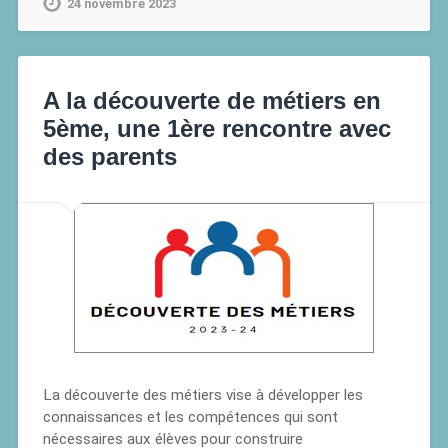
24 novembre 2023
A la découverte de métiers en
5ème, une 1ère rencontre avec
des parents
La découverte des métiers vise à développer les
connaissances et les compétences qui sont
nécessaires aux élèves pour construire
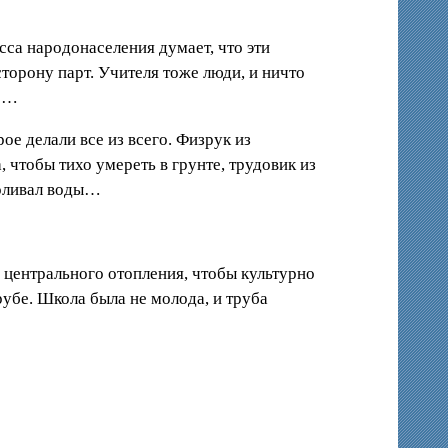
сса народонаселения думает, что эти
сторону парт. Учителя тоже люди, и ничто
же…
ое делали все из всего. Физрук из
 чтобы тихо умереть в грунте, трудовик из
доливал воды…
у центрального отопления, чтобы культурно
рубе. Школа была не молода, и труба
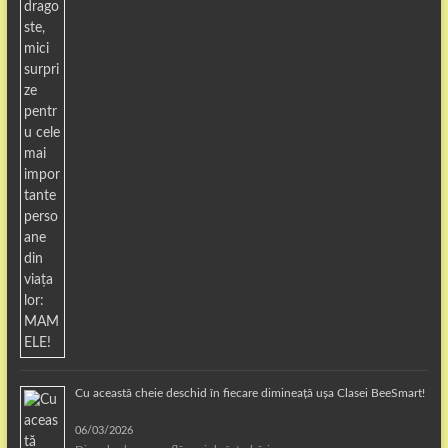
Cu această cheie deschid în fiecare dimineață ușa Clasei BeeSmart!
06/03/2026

=-=-=

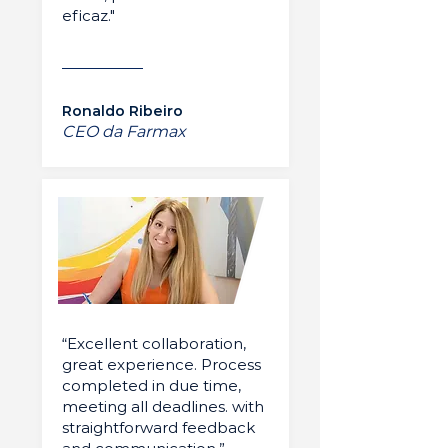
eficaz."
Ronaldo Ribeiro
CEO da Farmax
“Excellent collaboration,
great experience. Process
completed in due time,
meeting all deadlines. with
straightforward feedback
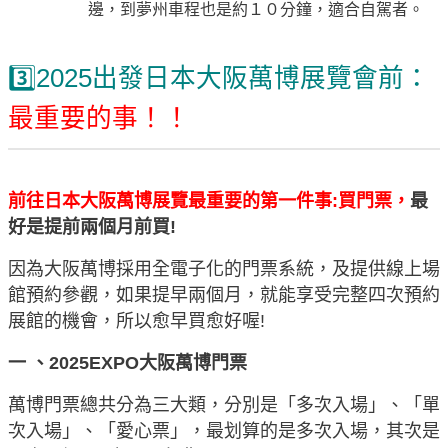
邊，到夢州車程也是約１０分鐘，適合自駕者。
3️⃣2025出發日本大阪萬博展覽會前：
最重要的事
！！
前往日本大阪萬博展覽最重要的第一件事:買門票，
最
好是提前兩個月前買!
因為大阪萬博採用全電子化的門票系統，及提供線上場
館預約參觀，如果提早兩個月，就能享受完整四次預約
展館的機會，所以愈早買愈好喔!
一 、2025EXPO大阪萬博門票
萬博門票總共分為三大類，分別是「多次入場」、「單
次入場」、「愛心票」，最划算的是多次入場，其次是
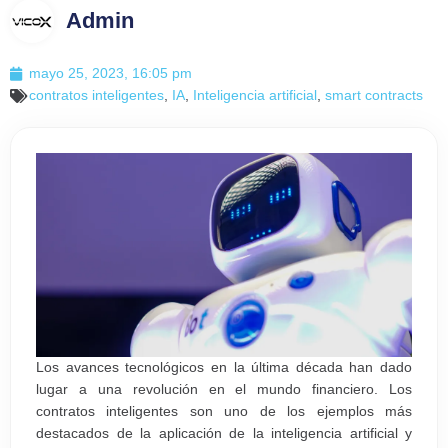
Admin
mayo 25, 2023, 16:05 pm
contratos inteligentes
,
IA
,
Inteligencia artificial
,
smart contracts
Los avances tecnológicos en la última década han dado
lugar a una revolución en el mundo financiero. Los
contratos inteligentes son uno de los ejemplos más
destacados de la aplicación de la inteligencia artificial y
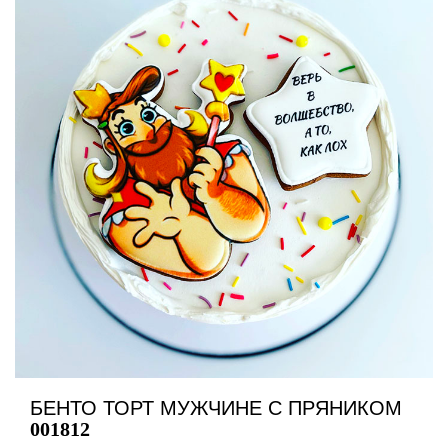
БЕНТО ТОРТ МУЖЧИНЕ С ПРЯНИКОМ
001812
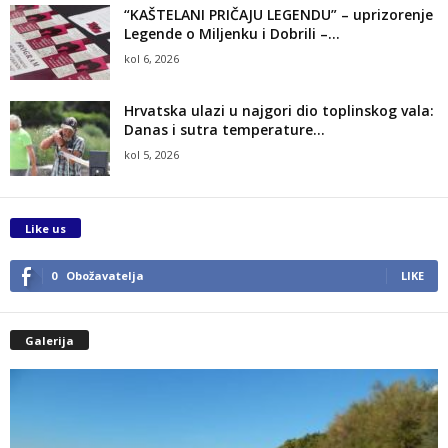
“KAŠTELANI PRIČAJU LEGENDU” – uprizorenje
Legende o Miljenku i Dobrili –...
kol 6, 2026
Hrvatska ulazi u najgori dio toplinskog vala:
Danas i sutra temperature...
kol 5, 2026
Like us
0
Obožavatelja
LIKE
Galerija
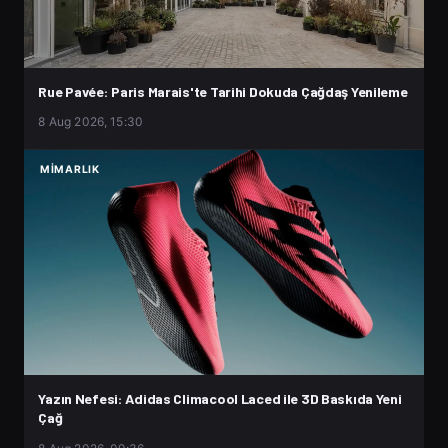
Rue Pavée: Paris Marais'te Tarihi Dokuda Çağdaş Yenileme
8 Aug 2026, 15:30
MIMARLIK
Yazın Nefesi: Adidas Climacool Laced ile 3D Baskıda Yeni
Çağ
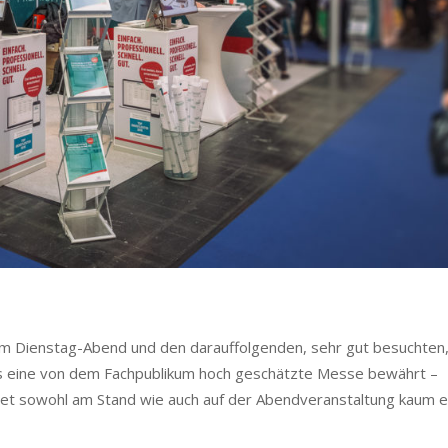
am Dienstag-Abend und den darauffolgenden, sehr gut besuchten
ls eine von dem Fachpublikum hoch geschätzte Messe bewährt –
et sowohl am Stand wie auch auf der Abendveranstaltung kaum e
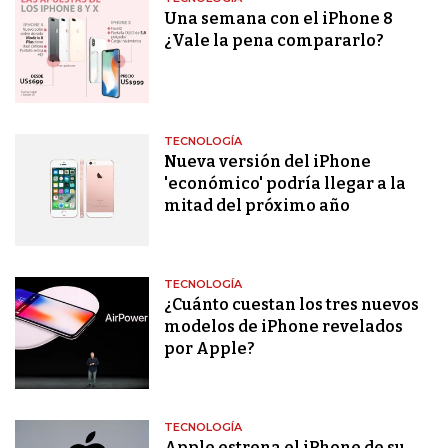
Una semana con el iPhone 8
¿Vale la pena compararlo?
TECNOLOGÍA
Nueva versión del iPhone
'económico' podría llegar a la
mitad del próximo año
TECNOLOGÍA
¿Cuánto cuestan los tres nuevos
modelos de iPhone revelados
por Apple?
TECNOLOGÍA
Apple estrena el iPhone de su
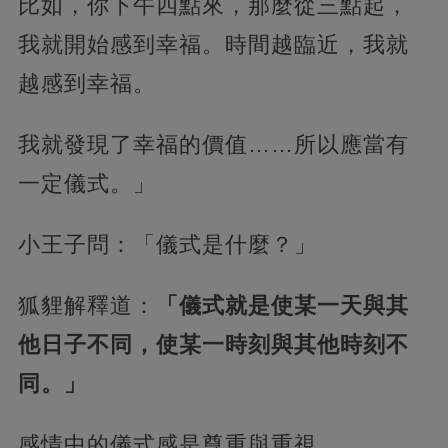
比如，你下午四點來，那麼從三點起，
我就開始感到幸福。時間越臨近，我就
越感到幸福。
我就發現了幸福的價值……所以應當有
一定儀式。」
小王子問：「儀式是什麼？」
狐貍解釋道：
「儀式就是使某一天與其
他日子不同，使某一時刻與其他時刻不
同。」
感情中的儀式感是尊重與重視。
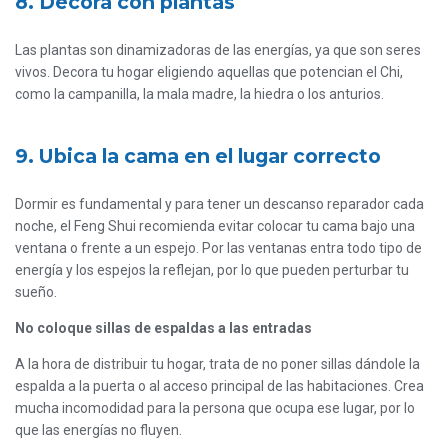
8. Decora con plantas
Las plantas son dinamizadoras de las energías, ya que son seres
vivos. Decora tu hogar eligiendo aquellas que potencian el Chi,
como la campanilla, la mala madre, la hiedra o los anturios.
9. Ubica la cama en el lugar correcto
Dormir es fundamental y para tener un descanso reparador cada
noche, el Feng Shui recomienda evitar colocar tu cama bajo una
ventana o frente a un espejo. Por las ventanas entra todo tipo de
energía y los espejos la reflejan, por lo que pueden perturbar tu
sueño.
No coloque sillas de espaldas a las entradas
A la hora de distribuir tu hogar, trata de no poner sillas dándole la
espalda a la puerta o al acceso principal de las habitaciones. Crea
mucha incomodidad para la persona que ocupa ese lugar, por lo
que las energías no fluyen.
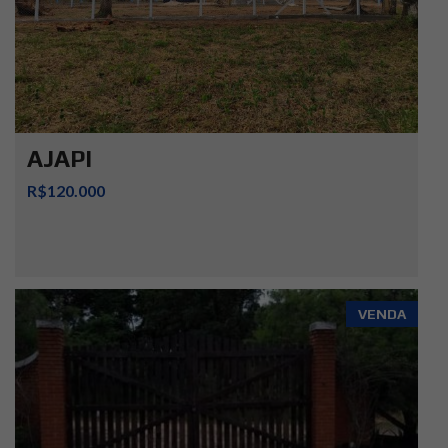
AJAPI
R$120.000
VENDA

=-=-=

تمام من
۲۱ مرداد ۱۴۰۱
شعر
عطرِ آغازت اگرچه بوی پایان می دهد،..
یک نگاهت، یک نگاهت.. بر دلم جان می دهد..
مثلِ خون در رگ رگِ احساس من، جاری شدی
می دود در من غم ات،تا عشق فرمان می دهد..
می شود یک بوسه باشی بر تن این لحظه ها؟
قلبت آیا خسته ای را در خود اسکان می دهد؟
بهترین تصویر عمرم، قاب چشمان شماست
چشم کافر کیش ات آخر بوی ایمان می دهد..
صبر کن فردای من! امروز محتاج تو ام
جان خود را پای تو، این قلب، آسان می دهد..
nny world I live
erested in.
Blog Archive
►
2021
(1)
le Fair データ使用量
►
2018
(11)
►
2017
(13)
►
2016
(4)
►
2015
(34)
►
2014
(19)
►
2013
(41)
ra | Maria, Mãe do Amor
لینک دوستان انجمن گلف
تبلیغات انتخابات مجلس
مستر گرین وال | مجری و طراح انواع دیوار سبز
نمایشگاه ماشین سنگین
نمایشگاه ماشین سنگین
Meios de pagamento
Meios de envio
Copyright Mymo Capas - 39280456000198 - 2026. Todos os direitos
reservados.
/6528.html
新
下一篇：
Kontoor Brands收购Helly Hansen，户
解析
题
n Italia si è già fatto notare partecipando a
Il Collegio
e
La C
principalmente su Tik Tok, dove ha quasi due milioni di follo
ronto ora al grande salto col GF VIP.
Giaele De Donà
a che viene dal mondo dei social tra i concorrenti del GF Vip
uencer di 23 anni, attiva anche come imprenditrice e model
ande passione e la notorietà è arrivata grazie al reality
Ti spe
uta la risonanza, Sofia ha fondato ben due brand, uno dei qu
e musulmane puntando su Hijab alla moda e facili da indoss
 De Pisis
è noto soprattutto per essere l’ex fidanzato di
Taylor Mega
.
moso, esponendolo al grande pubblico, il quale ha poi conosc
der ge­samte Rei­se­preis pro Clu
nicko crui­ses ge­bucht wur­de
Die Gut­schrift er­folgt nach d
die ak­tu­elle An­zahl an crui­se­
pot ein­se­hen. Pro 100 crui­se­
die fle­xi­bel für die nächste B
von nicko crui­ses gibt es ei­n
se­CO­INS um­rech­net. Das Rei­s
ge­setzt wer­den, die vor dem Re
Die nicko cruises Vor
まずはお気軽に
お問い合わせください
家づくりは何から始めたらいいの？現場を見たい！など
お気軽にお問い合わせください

=-=-=

**Exercise details**
Put the lines from the one with "24 novembre 2023" up to and including the one with "nécessaires aux élèves pour construire" into a JSON list of strings, one string per line, with blank lines left out.

**Answer area**
[
  "24 novembre 2023",
  "A la découverte de métiers en",
  "5ème, une 1ère rencontre avec",
  "des parents",
  "La découverte des métiers vise à développer les",
  "connaissances et les compétences qui sont",
  "nécessaires aux élèves pour construire"
]